Hay que tener en cuenta, además, que las inversiones y las exportaciones de la UE a Rusia se han visto reducidas por las sanciones impuestas a los bancos estatales rusos y a algunas de sus empresas energéticas, y también se están afectando por las contramedidas rusas que prohíben la importación de frutas y vegetales de los países comunitarios.

 

Entre las soluciones para la reactivación urgente de las exportaciones los tecnócratas europeos están sugiriendo rebajar el valor del euro frente al dólar para incentivar la competitividad de sus productos en el mercado mundial.
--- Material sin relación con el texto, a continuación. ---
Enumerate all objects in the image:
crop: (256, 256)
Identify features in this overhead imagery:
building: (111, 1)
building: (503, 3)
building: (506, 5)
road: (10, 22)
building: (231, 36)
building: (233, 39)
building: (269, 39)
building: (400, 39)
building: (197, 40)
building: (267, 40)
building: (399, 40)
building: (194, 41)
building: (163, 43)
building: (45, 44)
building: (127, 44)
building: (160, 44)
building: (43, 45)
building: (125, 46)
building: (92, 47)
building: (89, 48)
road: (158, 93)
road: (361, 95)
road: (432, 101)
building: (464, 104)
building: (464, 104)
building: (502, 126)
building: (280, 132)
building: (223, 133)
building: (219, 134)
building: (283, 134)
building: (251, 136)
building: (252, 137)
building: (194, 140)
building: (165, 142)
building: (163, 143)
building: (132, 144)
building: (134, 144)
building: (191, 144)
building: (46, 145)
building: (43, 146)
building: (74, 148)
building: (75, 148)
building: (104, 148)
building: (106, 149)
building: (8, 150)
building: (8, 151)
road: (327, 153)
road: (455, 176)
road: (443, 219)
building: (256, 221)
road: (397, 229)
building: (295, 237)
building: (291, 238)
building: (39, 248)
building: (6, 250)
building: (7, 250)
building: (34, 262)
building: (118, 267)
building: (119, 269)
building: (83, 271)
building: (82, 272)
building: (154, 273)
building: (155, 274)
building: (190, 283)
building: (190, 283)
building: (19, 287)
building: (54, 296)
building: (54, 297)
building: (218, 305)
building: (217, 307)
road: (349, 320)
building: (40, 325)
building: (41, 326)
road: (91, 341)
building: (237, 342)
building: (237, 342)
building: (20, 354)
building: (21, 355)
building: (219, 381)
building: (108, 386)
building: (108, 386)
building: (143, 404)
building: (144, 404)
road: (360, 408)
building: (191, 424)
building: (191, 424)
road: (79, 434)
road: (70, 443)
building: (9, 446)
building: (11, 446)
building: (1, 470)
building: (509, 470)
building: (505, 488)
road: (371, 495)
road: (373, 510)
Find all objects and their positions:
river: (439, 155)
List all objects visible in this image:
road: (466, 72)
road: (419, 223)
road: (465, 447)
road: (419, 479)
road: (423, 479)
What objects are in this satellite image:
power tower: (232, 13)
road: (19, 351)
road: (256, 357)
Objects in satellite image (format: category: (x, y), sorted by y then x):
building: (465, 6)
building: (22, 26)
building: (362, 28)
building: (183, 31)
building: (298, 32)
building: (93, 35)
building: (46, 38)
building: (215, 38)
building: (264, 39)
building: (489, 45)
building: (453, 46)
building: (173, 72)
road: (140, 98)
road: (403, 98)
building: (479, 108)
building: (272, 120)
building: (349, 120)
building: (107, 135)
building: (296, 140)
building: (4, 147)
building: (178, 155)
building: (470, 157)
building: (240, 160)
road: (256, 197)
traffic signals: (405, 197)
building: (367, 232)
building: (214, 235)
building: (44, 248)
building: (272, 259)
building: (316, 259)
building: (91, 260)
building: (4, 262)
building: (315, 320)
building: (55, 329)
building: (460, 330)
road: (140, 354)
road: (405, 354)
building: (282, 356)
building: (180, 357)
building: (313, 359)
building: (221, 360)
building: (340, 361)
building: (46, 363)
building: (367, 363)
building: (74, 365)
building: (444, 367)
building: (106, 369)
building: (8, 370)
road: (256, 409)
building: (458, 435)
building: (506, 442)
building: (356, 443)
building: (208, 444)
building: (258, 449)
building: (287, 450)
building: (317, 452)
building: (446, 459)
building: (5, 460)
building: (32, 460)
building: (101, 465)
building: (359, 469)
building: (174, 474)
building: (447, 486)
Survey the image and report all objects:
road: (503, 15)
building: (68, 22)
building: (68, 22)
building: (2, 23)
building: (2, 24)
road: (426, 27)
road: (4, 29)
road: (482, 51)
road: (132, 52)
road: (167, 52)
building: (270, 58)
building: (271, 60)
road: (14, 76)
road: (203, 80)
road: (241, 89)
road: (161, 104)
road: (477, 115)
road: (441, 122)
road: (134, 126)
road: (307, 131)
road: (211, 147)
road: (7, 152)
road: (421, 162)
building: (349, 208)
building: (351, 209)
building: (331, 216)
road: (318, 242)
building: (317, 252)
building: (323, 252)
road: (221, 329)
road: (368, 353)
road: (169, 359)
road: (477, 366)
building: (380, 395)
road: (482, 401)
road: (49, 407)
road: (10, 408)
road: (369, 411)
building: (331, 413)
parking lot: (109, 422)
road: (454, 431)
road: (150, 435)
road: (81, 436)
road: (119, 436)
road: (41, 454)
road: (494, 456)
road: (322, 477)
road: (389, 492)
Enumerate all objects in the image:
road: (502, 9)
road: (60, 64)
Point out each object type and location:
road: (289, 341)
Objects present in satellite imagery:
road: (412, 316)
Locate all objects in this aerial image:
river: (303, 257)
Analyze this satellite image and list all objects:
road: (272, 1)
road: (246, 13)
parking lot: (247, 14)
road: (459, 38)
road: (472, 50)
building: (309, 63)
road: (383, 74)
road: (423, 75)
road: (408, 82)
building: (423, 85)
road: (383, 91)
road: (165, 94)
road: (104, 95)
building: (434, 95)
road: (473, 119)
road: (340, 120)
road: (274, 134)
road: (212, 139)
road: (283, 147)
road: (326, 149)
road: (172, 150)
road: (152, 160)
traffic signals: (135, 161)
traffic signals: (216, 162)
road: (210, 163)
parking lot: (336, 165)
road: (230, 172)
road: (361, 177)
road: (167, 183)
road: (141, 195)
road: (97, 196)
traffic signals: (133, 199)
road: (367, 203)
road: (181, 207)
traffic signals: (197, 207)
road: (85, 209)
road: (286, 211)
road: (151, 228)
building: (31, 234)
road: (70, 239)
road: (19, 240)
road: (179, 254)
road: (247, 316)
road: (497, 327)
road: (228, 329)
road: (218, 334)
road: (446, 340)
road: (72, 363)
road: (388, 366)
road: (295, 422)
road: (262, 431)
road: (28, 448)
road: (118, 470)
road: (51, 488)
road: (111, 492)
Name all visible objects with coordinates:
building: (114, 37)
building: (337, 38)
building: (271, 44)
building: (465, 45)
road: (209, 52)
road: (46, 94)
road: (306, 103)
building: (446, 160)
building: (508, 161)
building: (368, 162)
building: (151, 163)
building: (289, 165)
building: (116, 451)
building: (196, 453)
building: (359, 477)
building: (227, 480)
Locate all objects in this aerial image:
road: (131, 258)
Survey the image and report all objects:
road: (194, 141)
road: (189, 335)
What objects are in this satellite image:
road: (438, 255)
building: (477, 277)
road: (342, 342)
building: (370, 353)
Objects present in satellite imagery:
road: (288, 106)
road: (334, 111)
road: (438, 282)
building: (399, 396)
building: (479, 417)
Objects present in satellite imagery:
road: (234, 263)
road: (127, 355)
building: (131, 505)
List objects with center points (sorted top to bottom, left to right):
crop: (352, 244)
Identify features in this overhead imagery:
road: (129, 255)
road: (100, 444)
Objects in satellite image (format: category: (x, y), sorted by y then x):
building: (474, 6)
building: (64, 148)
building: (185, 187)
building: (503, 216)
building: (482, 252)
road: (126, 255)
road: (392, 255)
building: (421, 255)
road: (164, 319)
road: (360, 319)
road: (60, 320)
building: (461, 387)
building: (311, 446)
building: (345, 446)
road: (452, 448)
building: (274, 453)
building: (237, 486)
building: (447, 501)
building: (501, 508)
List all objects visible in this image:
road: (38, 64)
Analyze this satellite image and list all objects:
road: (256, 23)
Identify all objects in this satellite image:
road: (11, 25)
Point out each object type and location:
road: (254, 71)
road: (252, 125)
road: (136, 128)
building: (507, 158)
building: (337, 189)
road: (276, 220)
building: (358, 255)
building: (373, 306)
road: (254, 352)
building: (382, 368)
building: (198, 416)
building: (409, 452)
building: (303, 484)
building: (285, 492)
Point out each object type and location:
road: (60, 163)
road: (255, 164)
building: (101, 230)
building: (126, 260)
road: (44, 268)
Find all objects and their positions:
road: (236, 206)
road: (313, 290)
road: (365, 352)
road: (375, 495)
Por su parte, los “euro-escépticos”, que forman un importante sector de ciudadanos de este continente que rechazan la Unión Europea, no dejan de criticar los malos resultados de su gestión económica.

 

Un reflejo de esa posición la trae el semanario británico The Economist en un artículo donde vaticina que si Alemania, Italia y Francia no logran reflotar la economía de la zona euro, puede que esa moneda desaparezca (1).

 

Pero mucho más difícil que rehacer una maltrecha integración económica es hacerlo mientras se está tratando de capear una situación donde van en incremento las acciones agresivas de Rusia contra Ucrania.

 

La semana pasada hubo un encuentro esperanzador en Minsk, capital de Bielorusia, cuando se reunieron a solas el presidente de Ucrania, Petro Poroshenko y el de Rusia, Vladimir Putin para discutir el cese al fuego entre el gobierno de Kiev y los separatistas pro-rusos del Este de Ucrania. 

 

No habían transcurrido 24 horas y dos noticias disipaban los anhelos de paz: primero fue la captura en territorio ucraniano de diez paracaidistas rusos, y luego llegó el reconocimiento de Moscú de que “algunos” de sus militares “de vacaciones” estaban apoyando a los separatistas.

 

Para tener idea de lo que esa afirmación significa, los líderes de los rebeldes pro-rusos han indicado que se trata de varios miles de “voluntarios”. Ahora el secretario general de la OTAN, tras denunciar la entrada de una columna de blindados y tropas rusas en Ucrania, se ha mostrado conforme con que se inicie el proceso de ingreso a ese bloque militar que ha solicitado el gobierno de Kiev.

 

Ante esa gravísima situación, la celebración de una segunda ronda de negociaciones Cuba-Unión Europea solo fue una noticia en páginas interiores, que ni siquiera en España tuvo mucho relieve en la prensa.

 

Si al terminar en mayo pasado la primera ronda en La Habana, el jefe negociador de la UE, Christian Leffler aseguraba que la Unión “está en desacuerdo con la posición de Cuba sobre la crisis en Ucrania”, hoy suscita mayor repudio la continuada defensa por parte de la dictadura castrista de las ambiciones territoriales de Moscú a expensas de su vecino.

 

La segunda ronda (y también la tercera) evitan los temas políticos

 

Como sabemos, desde el pasado mes de febrero la UE había relajado su Posición Común y aprobado abrir negociaciones para el primer acuerdo bilateral con Cuba, tras asegurar que en aquel país se han producido “cambios” en áreas de la economía y las estructuras sociales.

 

Las rondas de conversaciones Cuba-Unión Europea estaban previstas a desarrollarse cada dos meses, pero entre el fin de la primera, que culminó el 30 de abril en La Habana, transcurrieron casi cinco meses para la celebración de la segunda ronda en Bruselas.

 

En el nuevo encuentro se mantuvieron los jefes de las delegaciones de la primera ronda, Abelardo Moreno, viceministro de exteriores del régimen, y Christian Leffler, director general para América del Servicio Europeo de Acción Exterior. En declaraciones a la prensa, los voceros de la comunidad adelantaron que la segunda ronda se centraría en la cooperación de cara al futuro acuerdo y que no se abordarían cuestiones políticas e institucionales más amplias.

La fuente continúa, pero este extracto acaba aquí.